In United States Law, the United States Supreme Court proposed the Proportionality Doctrine in three cases during the 1980s, namely Enmund v. Florida(1982), Solem v. Helm (1983) and Tison v. Arizona (1987), to clarify this key principle of proportionality within the Cruel and Unusual Punishment Clause of the Eighth Amendment. The fundamental principle behind proportionality is that the punishment should fit the crime. In 1983, the U.S. Supreme Court ruled that courts must do three things to decide whether a sentence is proportional to a specific crime:[9]
- Compare the nature and gravity of the offense and the harshness of the penalty,
- Compare the sentences imposed on other criminals in the same jurisdiction; i.e., whether more serious crimes are subject to the same penalty or to less serious penalties, and
- Compare the sentences imposed for commission of the same crime in other jurisdictions.
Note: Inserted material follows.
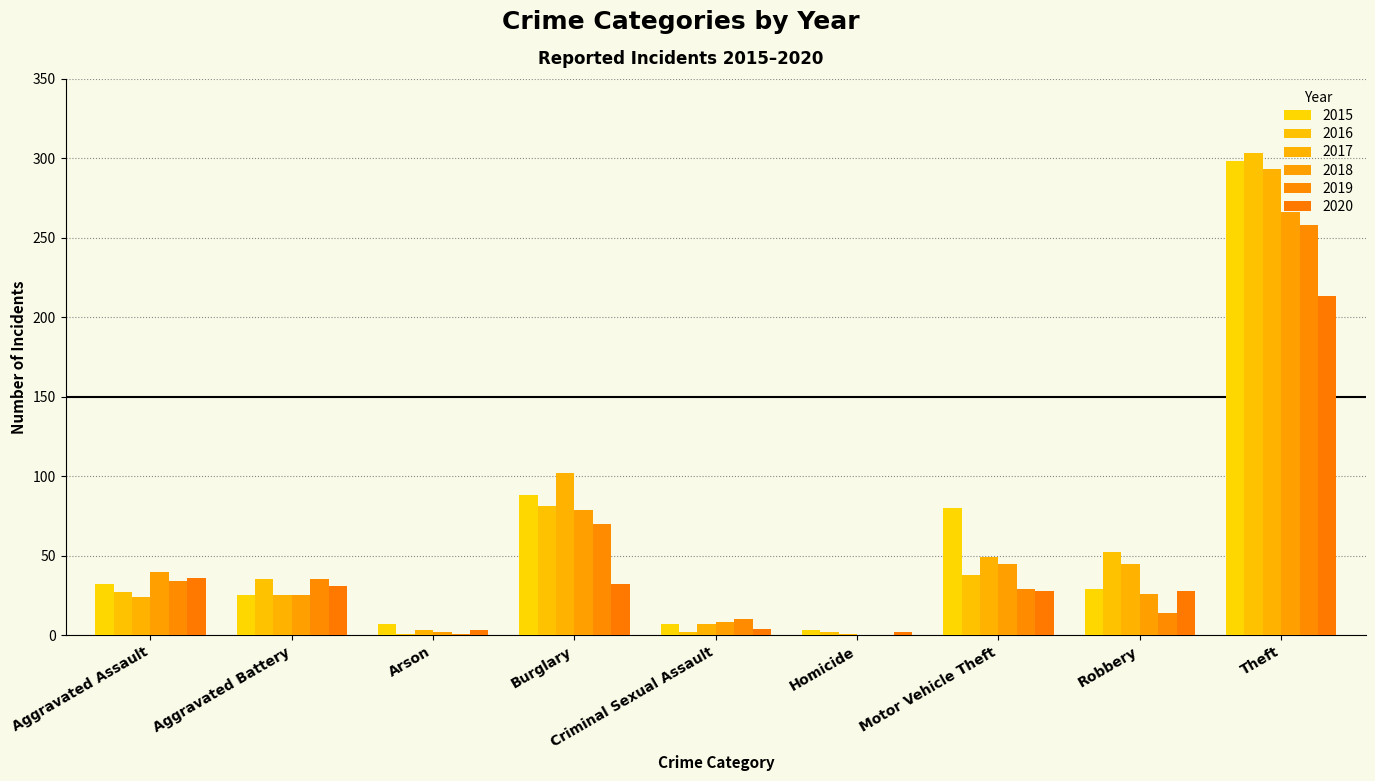

Rank the series at Arson from highest to lowest value.

2015, 2017, 2020, 2018, 2016, 2019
Proportionality is also present in other areas of municipal law in the United States, such as civil procedure. For example, it is embodied in Fed.R.Civ.P. 26(b)(2)(C), which considers whether the burden or expense of the proposed discovery outweighs its likely benefit.[10] Proportionality is a key consideration in the discovery process, and has been applied to e-discovery, where it has been attributed with significant cost-savings.[11] It is likely that proportionality will be applied to new and developing areas of law, such as the law of legal technology.